WHAT NEEDS TO BE DONE:
Copy the rows below word for word, from their start through the line holding "The clock reads 1,28,35", inclusive, and leave the pictures out.

DATA EXCERPTS:
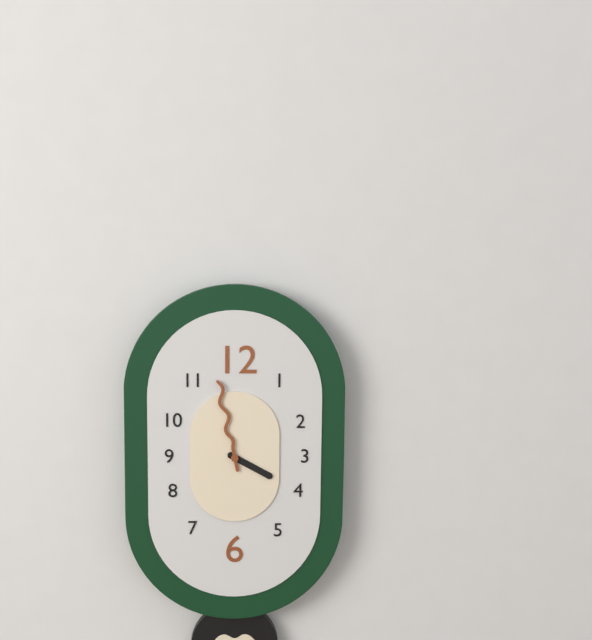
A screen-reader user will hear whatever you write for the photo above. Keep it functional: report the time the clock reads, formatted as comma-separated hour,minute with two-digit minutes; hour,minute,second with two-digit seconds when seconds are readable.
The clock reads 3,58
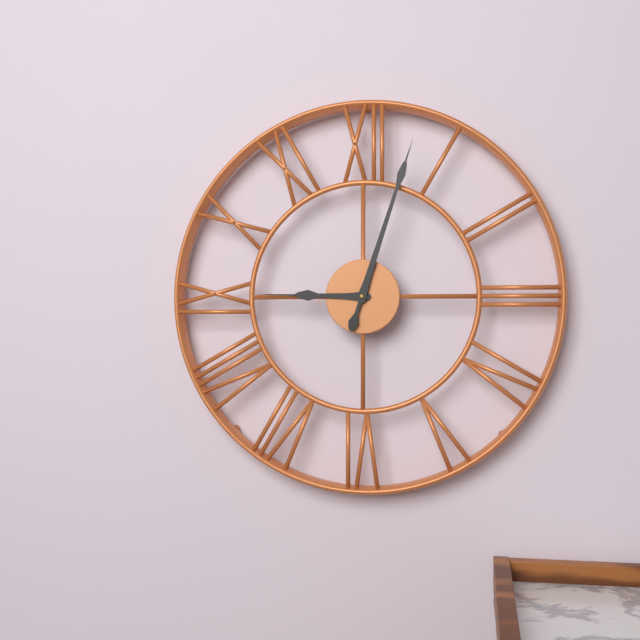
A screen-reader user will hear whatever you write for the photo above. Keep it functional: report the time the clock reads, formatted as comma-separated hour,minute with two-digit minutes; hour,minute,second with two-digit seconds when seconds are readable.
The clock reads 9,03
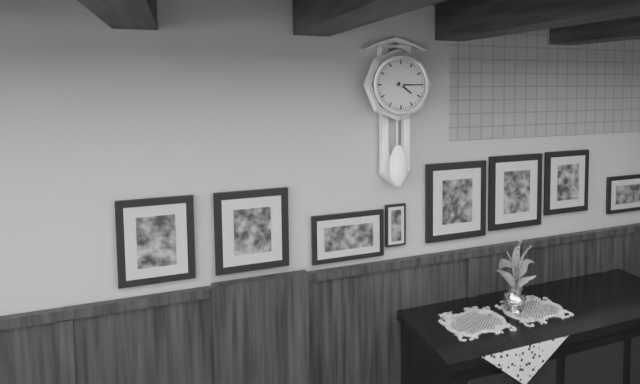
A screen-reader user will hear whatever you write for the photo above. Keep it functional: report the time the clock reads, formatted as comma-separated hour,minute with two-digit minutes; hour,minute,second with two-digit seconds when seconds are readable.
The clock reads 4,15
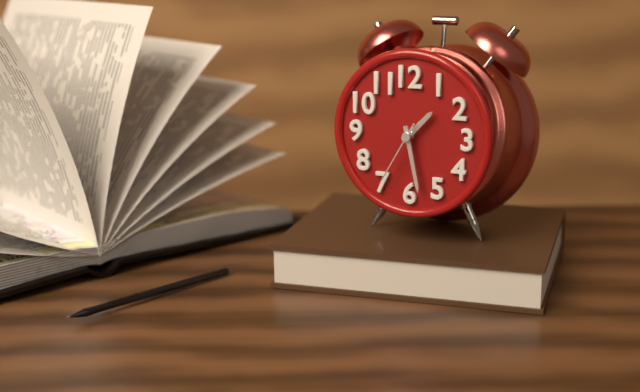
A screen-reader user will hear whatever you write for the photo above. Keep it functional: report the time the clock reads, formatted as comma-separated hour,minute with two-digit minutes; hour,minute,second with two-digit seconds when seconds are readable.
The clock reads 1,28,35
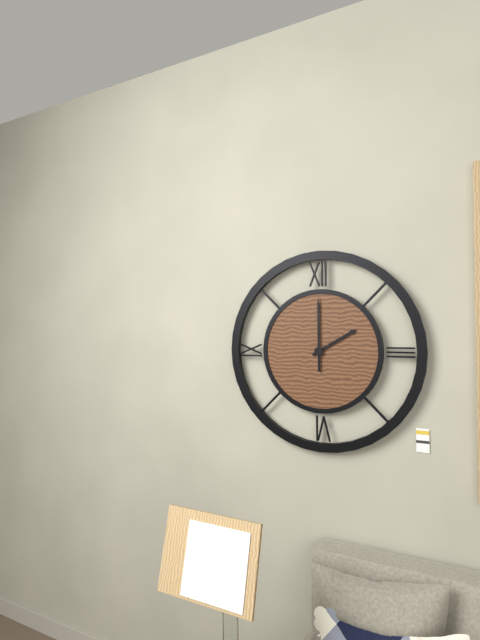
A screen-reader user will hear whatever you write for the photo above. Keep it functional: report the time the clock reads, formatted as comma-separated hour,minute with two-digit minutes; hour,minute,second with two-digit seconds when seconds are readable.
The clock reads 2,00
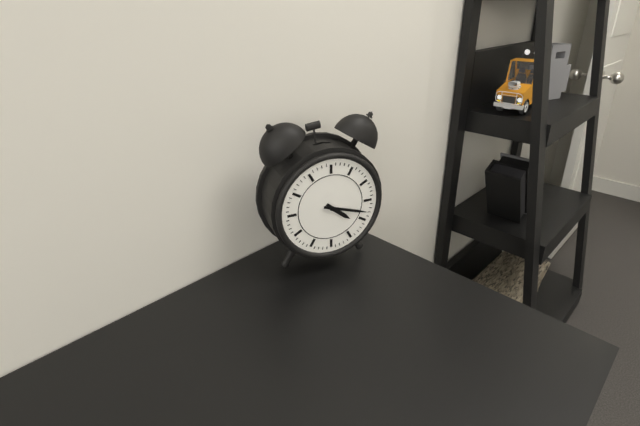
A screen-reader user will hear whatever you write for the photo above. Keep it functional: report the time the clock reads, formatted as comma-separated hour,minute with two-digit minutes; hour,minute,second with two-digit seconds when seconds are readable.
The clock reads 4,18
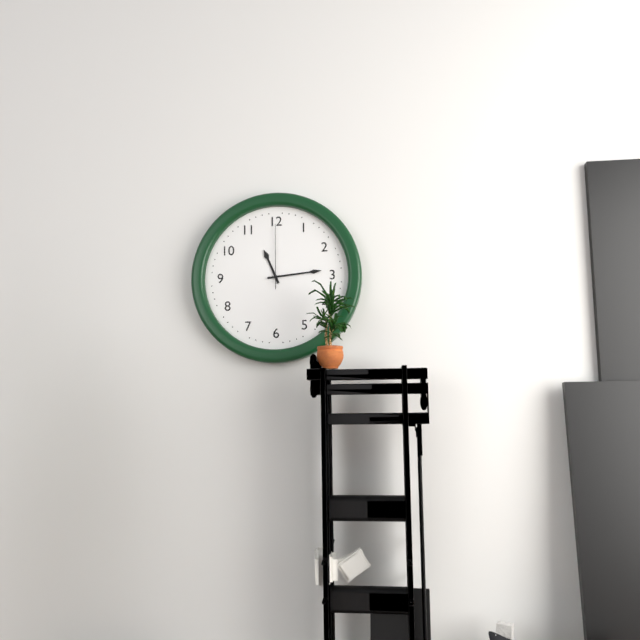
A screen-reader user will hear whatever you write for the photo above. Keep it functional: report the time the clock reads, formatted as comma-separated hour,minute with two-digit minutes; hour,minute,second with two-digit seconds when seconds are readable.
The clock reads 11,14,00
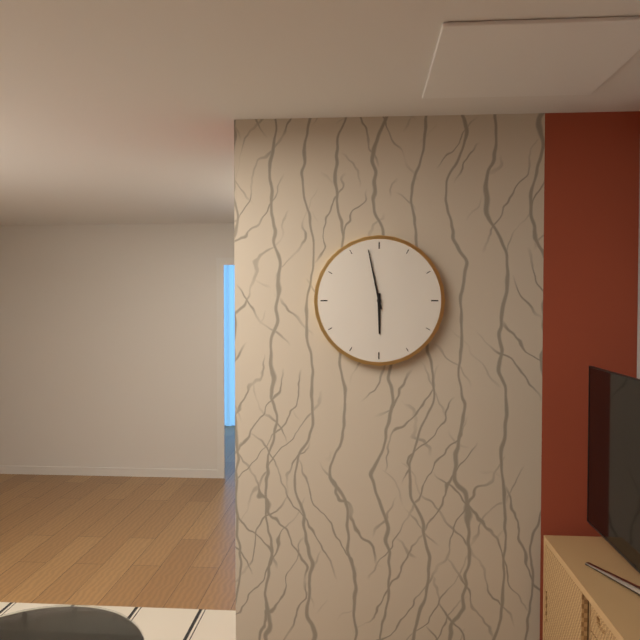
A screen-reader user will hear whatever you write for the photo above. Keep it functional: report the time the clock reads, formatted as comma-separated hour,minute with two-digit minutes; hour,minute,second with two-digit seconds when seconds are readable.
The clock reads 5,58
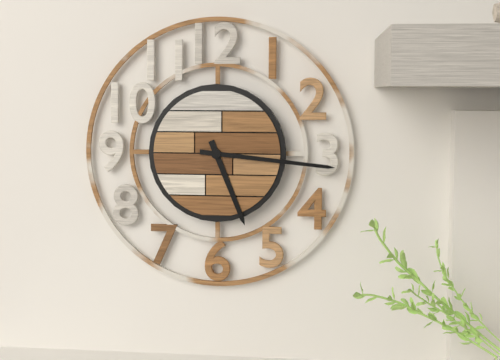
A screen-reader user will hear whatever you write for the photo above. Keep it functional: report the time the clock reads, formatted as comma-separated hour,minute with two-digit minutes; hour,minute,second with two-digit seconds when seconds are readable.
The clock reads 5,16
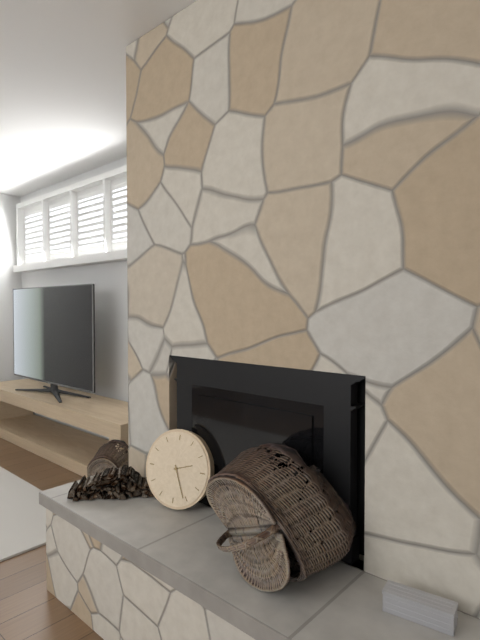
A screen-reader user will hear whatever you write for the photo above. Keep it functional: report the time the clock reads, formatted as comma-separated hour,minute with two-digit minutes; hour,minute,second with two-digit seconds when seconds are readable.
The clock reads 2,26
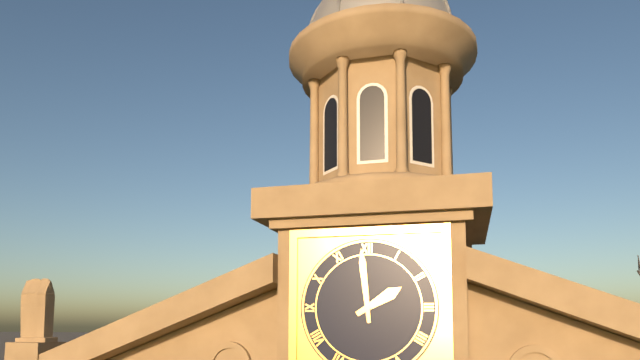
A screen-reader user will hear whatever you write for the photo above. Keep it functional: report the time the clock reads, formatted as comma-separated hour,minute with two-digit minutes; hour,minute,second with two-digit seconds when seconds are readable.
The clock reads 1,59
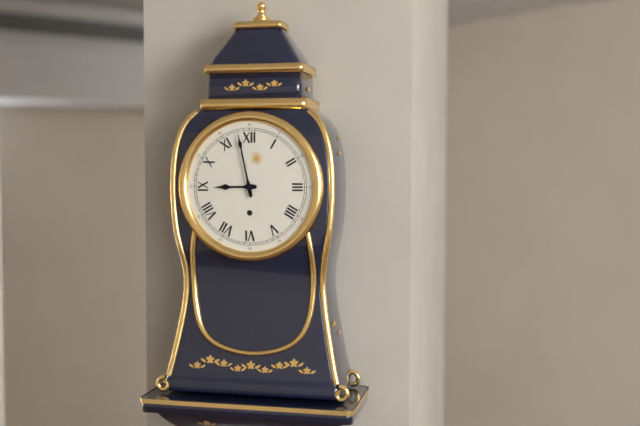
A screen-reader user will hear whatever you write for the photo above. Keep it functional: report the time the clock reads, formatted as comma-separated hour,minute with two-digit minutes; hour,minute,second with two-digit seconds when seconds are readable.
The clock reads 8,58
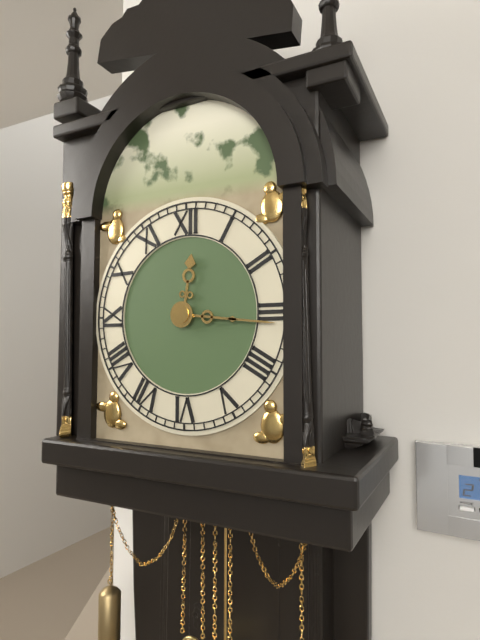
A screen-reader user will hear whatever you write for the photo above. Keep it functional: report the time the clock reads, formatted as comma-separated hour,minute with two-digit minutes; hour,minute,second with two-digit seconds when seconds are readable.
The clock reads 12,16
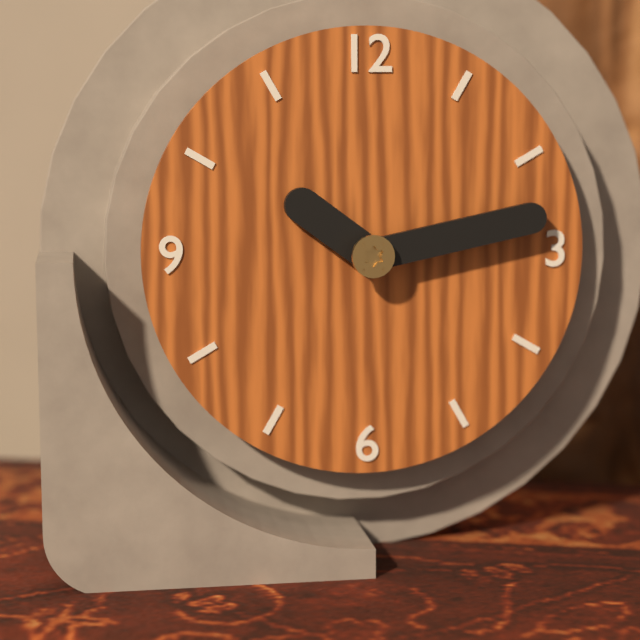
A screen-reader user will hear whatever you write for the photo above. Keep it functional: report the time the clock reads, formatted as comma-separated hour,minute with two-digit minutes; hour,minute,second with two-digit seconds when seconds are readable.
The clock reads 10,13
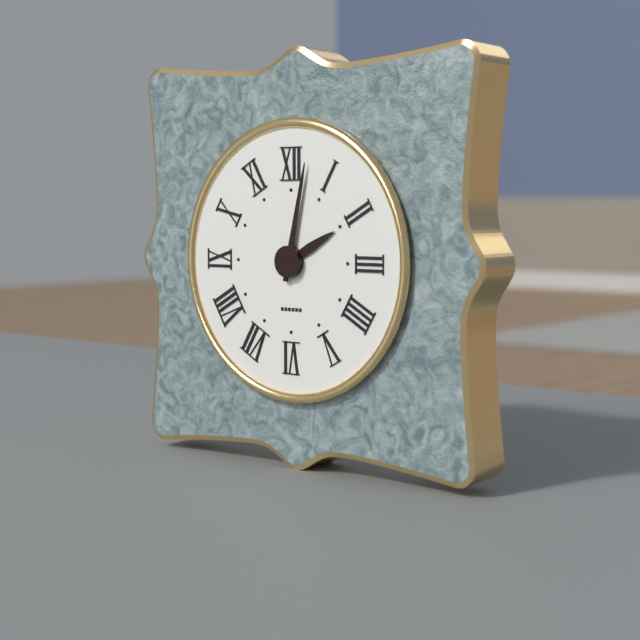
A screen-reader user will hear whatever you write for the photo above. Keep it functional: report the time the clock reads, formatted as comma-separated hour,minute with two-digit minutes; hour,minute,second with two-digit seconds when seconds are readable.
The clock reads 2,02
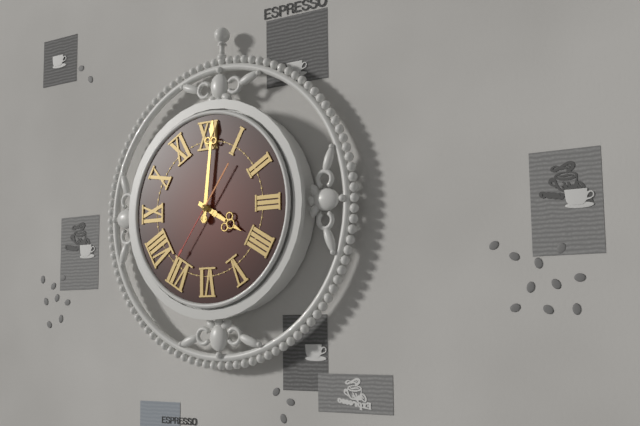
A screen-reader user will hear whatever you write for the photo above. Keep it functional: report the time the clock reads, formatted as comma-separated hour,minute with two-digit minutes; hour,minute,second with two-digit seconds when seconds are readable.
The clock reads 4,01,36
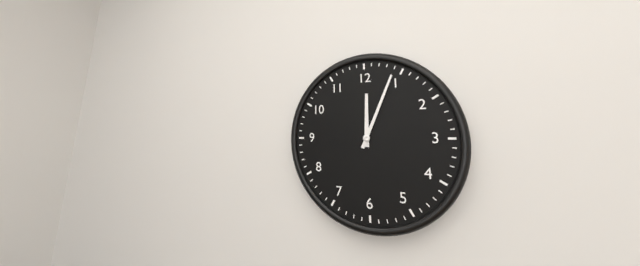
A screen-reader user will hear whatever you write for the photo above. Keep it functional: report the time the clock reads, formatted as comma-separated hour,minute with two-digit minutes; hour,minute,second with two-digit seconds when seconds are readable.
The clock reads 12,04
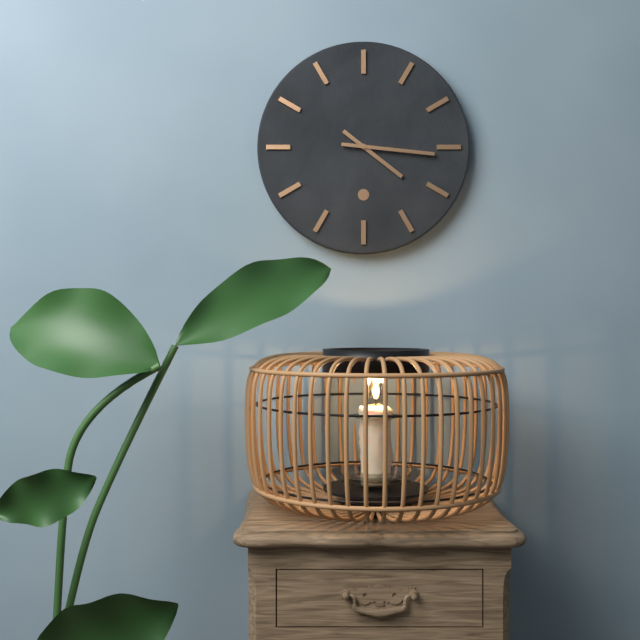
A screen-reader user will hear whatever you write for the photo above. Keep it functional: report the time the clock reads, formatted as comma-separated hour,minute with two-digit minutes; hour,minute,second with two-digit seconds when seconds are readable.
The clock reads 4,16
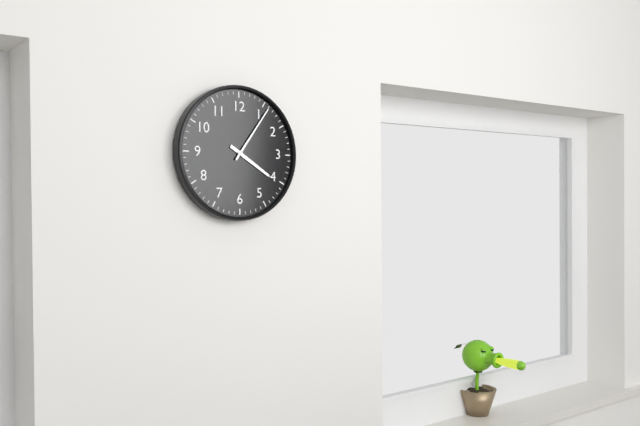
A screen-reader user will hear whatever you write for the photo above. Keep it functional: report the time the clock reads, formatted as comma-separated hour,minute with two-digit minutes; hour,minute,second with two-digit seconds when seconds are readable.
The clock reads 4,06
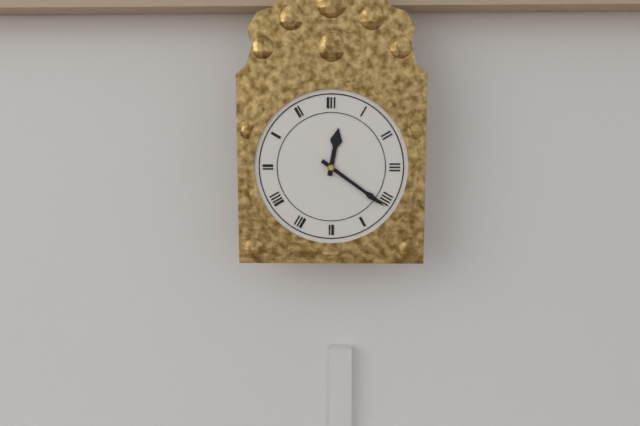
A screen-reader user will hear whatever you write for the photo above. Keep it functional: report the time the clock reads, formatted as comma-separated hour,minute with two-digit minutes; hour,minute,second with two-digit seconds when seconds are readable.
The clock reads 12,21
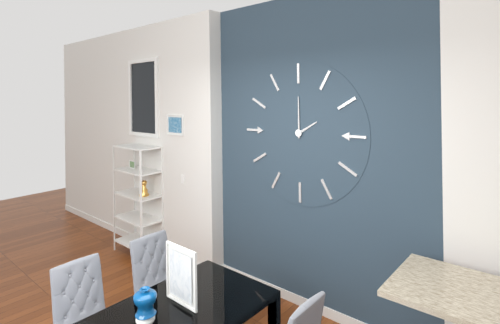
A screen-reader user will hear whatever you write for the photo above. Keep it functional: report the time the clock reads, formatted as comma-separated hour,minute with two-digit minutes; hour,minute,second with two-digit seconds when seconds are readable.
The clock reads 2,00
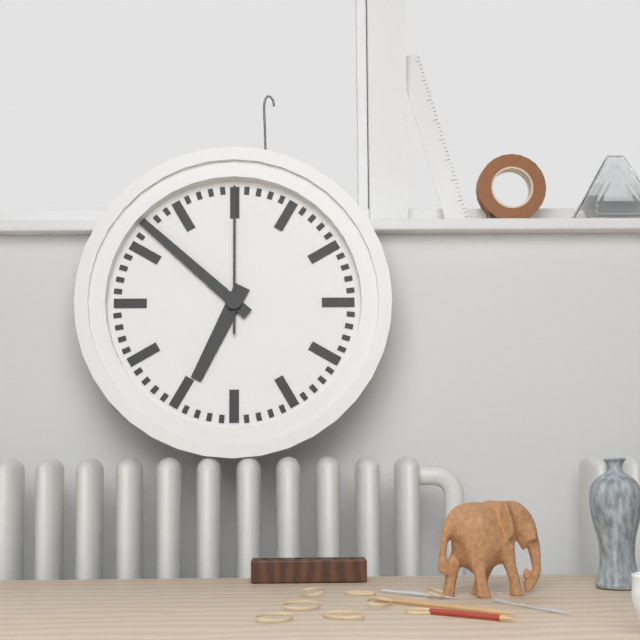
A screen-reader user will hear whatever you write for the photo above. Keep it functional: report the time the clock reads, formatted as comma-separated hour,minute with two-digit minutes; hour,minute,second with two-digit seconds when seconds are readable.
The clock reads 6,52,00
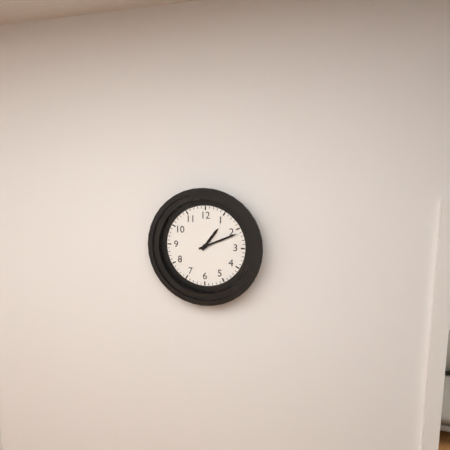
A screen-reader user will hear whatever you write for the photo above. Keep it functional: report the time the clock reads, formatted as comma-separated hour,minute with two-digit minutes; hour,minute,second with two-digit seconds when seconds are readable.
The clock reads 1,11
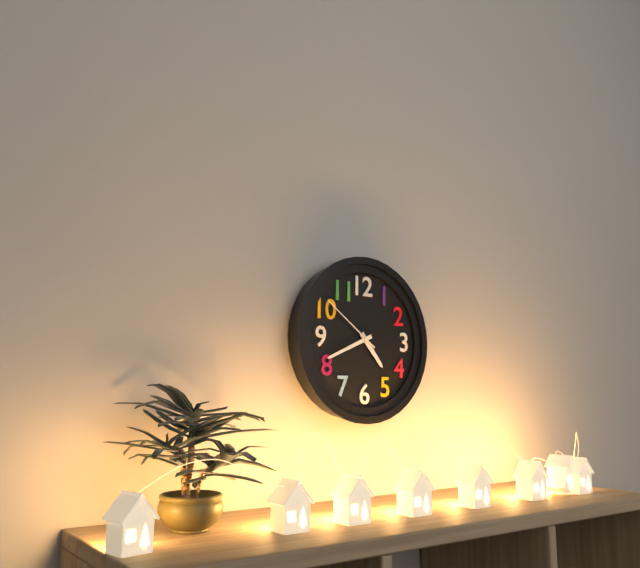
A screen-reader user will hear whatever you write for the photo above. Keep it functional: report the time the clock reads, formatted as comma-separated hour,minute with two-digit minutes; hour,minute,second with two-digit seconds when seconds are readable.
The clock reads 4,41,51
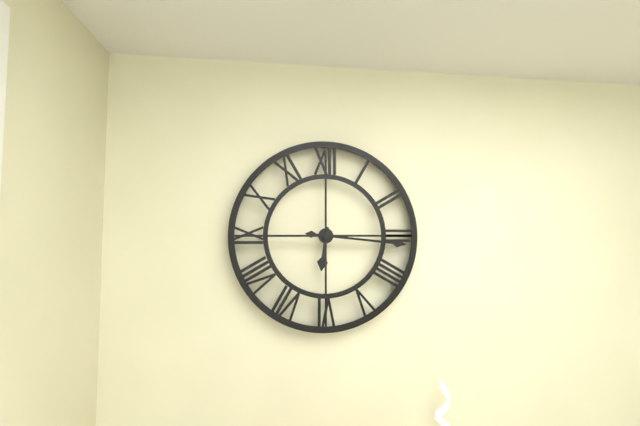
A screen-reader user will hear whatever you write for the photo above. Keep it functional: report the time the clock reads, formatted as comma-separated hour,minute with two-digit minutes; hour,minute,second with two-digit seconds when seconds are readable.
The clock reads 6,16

SOLUTION TO THIS EXERCISE:
A screen-reader user will hear whatever you write for the photo above. Keep it functional: report the time the clock reads, formatted as comma-separated hour,minute with two-digit minutes; hour,minute,second with two-digit seconds when seconds are readable.
The clock reads 3,58
A screen-reader user will hear whatever you write for the photo above. Keep it functional: report the time the clock reads, formatted as comma-separated hour,minute with two-digit minutes; hour,minute,second with two-digit seconds when seconds are readable.
The clock reads 9,03
A screen-reader user will hear whatever you write for the photo above. Keep it functional: report the time the clock reads, formatted as comma-separated hour,minute with two-digit minutes; hour,minute,second with two-digit seconds when seconds are readable.
The clock reads 4,15
A screen-reader user will hear whatever you write for the photo above. Keep it functional: report the time the clock reads, formatted as comma-separated hour,minute with two-digit minutes; hour,minute,second with two-digit seconds when seconds are readable.
The clock reads 1,28,35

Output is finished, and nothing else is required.